RECORD EXTRACTS Block Start

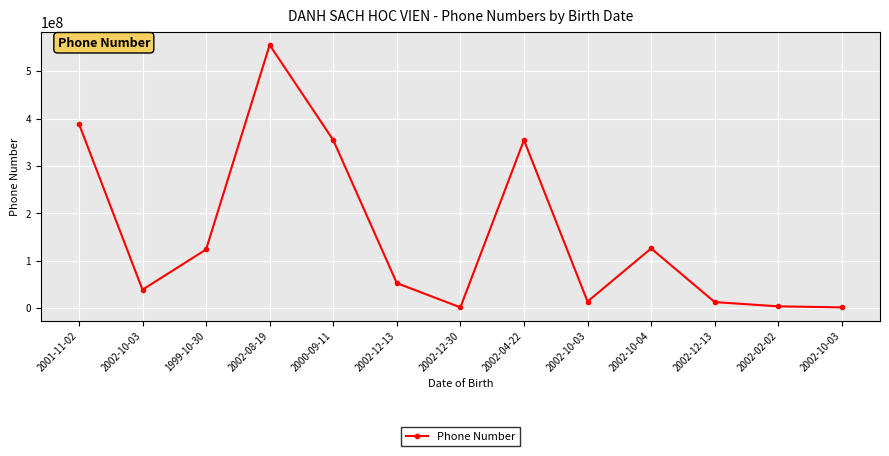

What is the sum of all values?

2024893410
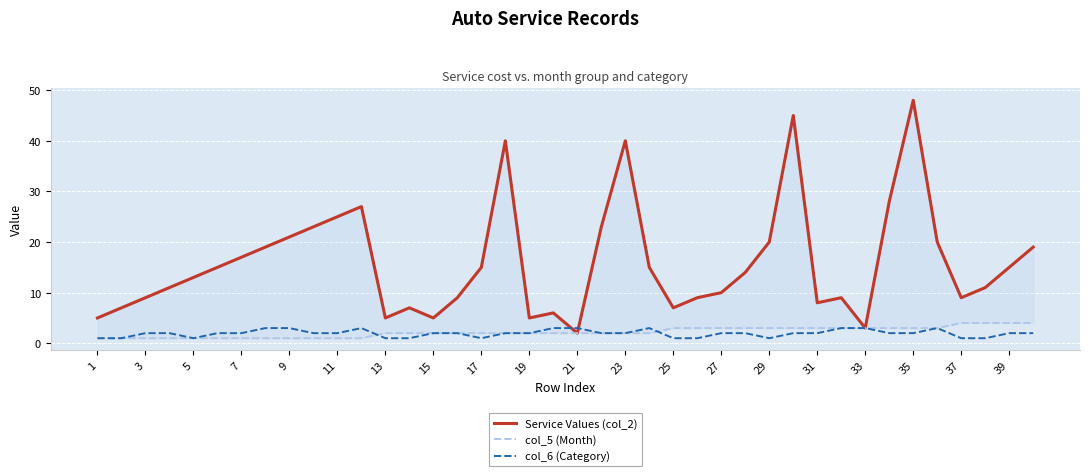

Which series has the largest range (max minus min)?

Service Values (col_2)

RECORD EXTRACTS Block End
RECORD EXTRACTS Block Start

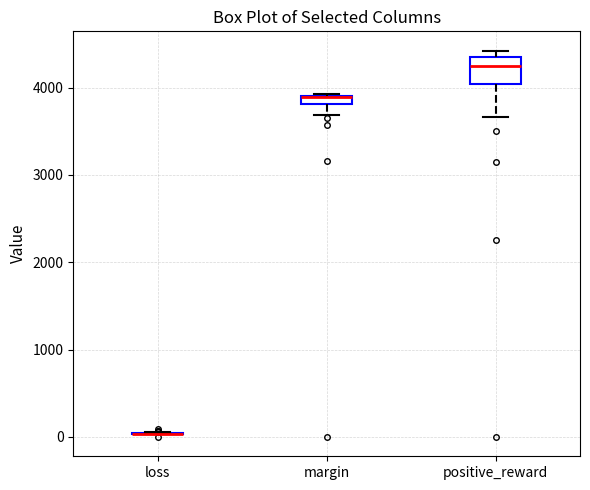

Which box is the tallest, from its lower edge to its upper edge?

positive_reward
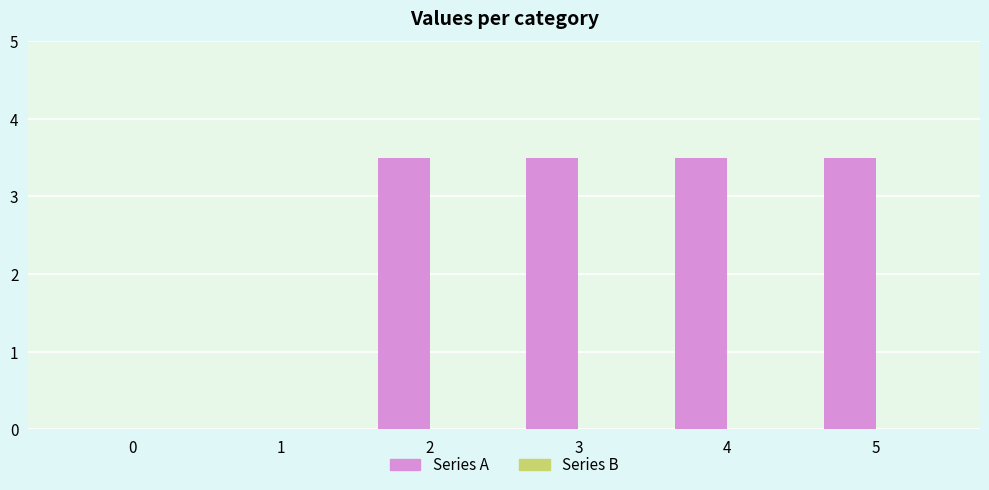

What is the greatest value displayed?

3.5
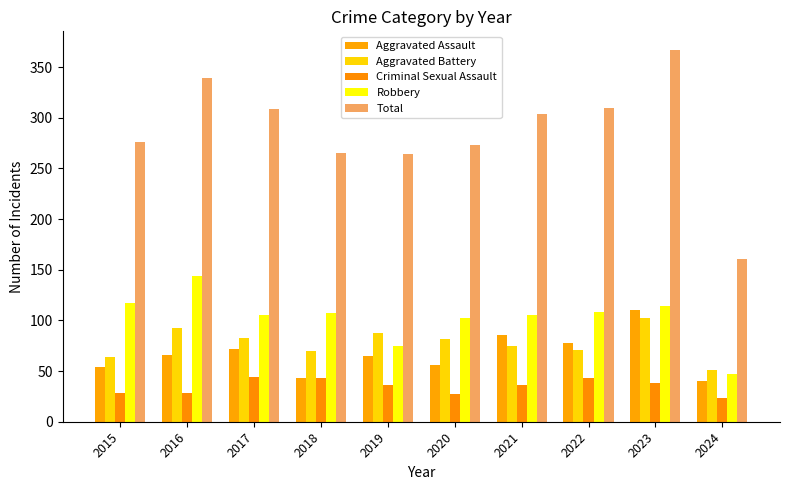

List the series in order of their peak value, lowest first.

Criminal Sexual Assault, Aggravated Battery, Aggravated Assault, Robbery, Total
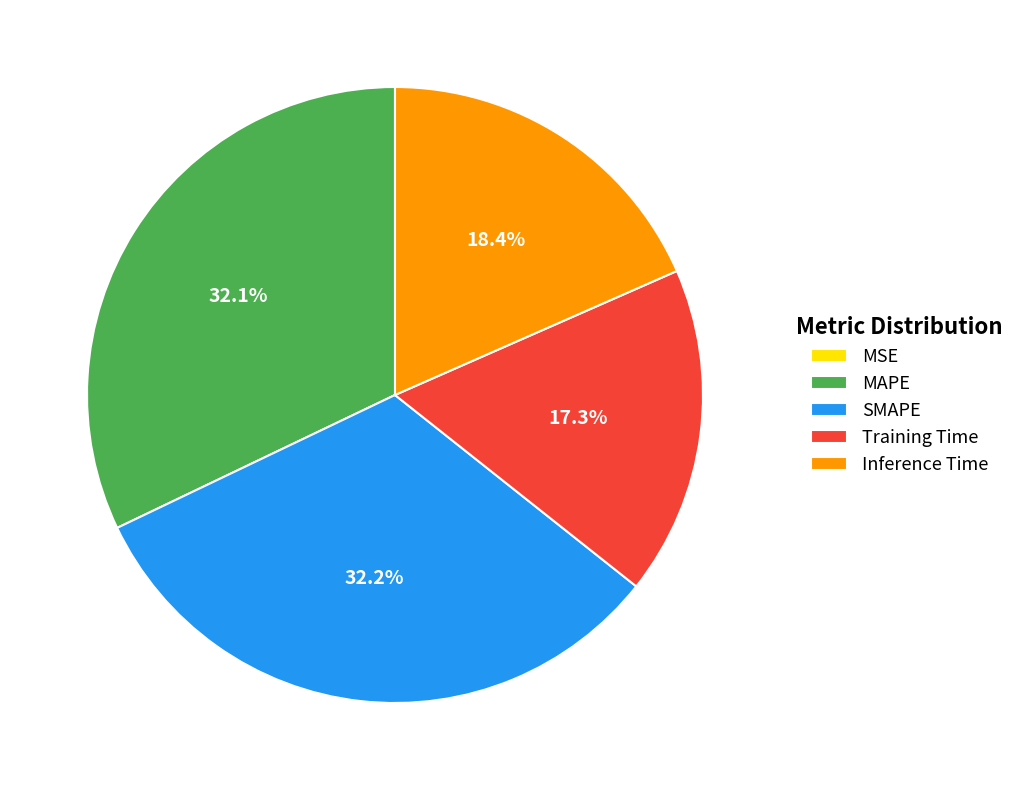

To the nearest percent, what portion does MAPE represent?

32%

RECORD EXTRACTS Block End

### TRY IT
Echo the entries between the line holding "What is the sum of all values?" and the line holding "Which series has", inclusive, exactly as they appear, but omit the pictures.

### PROBLEM SOLUTION
What is the sum of all values?

2024893410

Which series has the largest range (max minus min)?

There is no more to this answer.